One thing to make sure (a mistake I made myself when creating this example) is not to use the get_visualizable() function on the depth images, as that changes the units.

Hope this helps!

choiszt commented 1 year ago

@choiszt I also created an example notebook that you can follow.

One thing to make sure (a mistake I made myself when creating this example) is not to use the get_visualizable() function on the depth images, as that changes the units.

Hope this helps!

Hi @nickcharron ! I've also noticed the get_visualizable() issue when I tried to convert and save data, I'll check out your examples and really appreciate your effortless help!

nickcharron commented 1 year ago

Closing this issue, but please feel free to re-open if you have any more questions. Thanks!

VitorGuizilini-TRI commented 8 months ago

Hi, quick related question here. From what I understand, undistorting a depth map with distort_by_calibration will only modify the location of depth pixels, not the depth values themselves. That's why after undistortion we still cannot produce a pointcloud from the rectified depth map using pinhole intrinsics. Is there a way to return the updated depth values during the undistortion process?

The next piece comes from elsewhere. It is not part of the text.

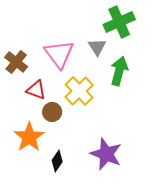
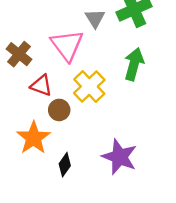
gray triangle: (97, 47) -> (95, 18), moved

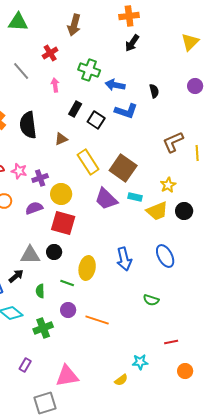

Or produce those some other way?

Thank you very much!

nickcharron commented 8 months ago

Hi @VitorGuizilini-TRI,

Undistorting a depth image is similar to undistoring an RGB image. Using the undistorted image with the pinhole model will result in back projecting the same pixel values to the same physical 3d coordinate as doing the same with the original image + original calibration. So yes, you should be able to produce a pointcloud using the undistorted image with a pinhole model.

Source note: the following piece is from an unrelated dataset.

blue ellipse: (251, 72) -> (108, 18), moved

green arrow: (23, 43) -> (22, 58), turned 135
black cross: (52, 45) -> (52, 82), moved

The undistortion process does require some slight editing of the pixel values because it needs to fill empty pixels. For those pixels, we provide the option to use a bilinear interpolation or pick the nearest neighbor for getting the depth of that pixel. This will introduce some error. The only way to completely remove that error would be for us to re-render the scene and create new depth maps using a pinhole camera model which would be a significant amount of work.